Come ho già avuto modo di scrivere più volte qui su Frizzifrizzi, la tipografia è una disciplina che esige precisione: il minimo dettaglio — lì dove i superstiziosi sostengono si nasconda il demonio — può fare la differenza tra leggibilità e illeggibilità, tra eleganza e sciatteria, tra armonia e “cacofonia” visiva.
Ma come si fa a essere eleganti, precisi e a mantenere la leggibilità quando hai a disposizione solo dei pixel grossi quasi quanto il cartone di una pizza?
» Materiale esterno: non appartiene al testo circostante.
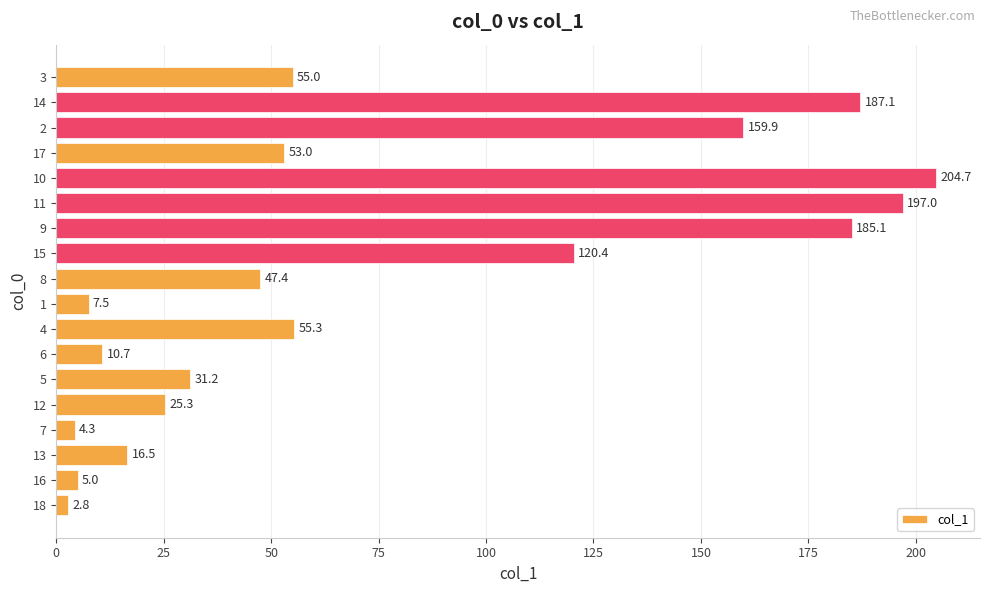

What is the change in value from 9 to 2?

-25.2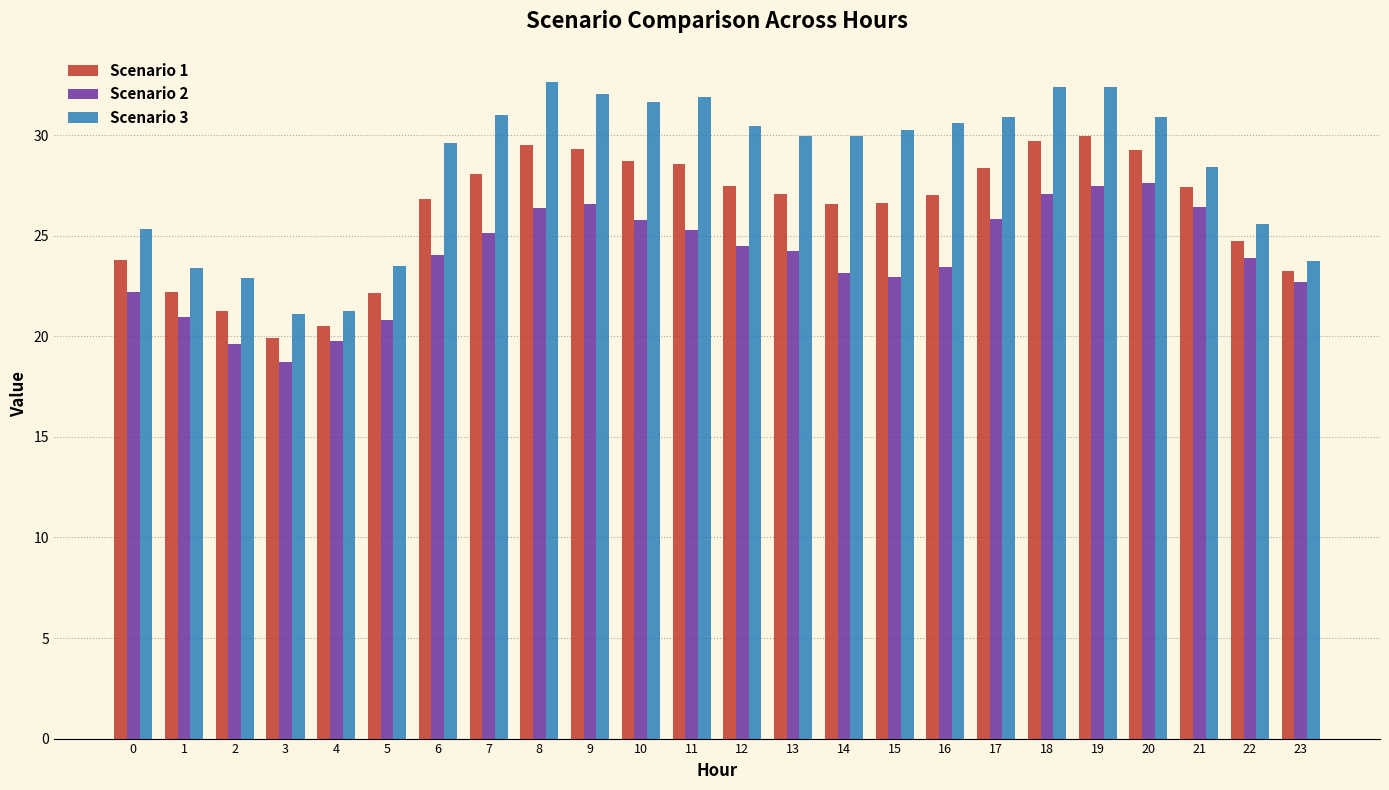

What is the total value across all series at 19?

89.9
Bisognerebbe chiederlo a tutti quei programmatori che hanno progettato e sviluppato i videogiochi coi quali abbiamo giocato per decenni, creati e visualizzati su schermi dalla risoluzione ridicola, se paragonata agli standard odierni.
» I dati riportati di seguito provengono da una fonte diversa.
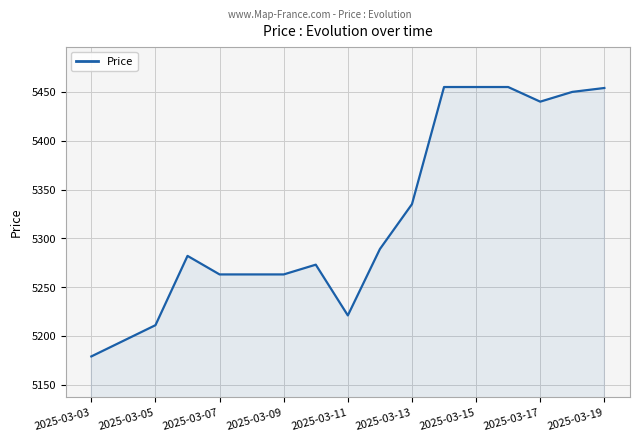

What is the difference between the maximum and minimum values?

276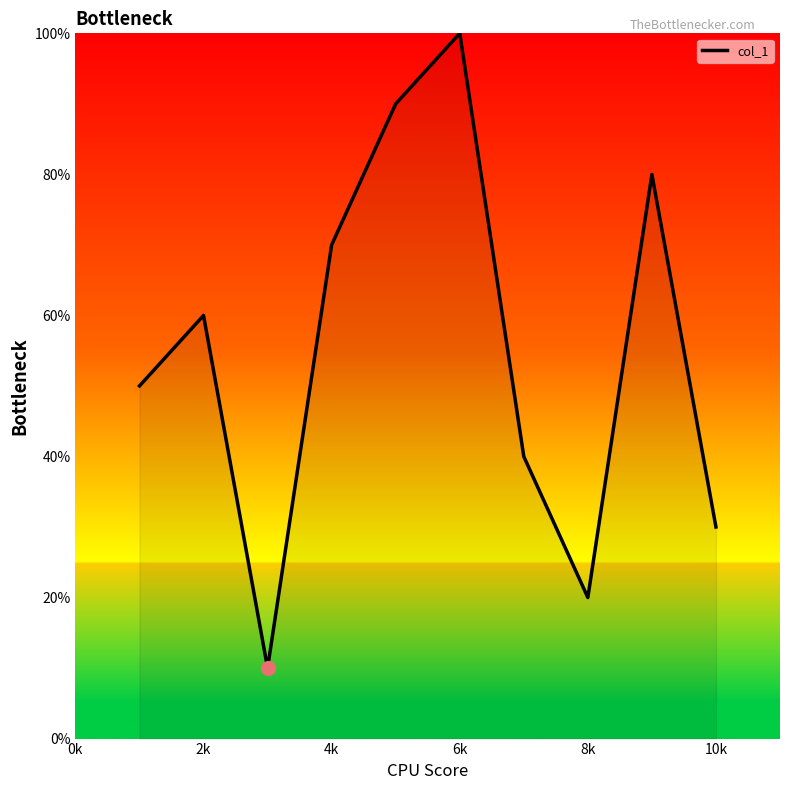

What is the difference between the maximum and minimum values?

90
Pur con pochi pixel a disposizione, sono riusciti a disegnare alfabeti coloratissimi, pieni di personalità e assolutamente leggibili, visto che ci abbiamo speso sopra interi pomeriggi e gran parte delle nostre paghette.
Finora, però, non erano ancora usciti dei libri a celebrare l’abilità, l’inventiva e l’incredibile capacità di ottenere molto con poco.
La piccola casa editrice Read Only Memory, specializzata in curatissimi titoli che hanno a che fare con la storia dei videogiochi (ne ho già scritto in passato per altri volumi: Sensible Software 1986–1999, SEGA Mega Drive/Genesis: Collected Works), ha deciso di rimediare, pubblicando una monografia interamente dedicata alla tipografia dei videogame degli anni ’70, ’80 e inizio anni ’90.
Intitolato Arcade Game Typography, il libro è stato curato da un esperto come Toshi Omagari, type designer che lavora presso Monotype, e in quasi 300 pagine raccoglie 250 pixelosissimi alfabeti provenienti da giochi più o meno celebri, accompagnati da quattro brevi saggi sulla tipografia nei videogame.
Già uscito in formato paperback per l’editore Thames & Hudson (si può acquistare su Amazon), la versione con copertina cartonata in vendita sul sito di Read Only Memory è in edizione limitata di 1000 copie.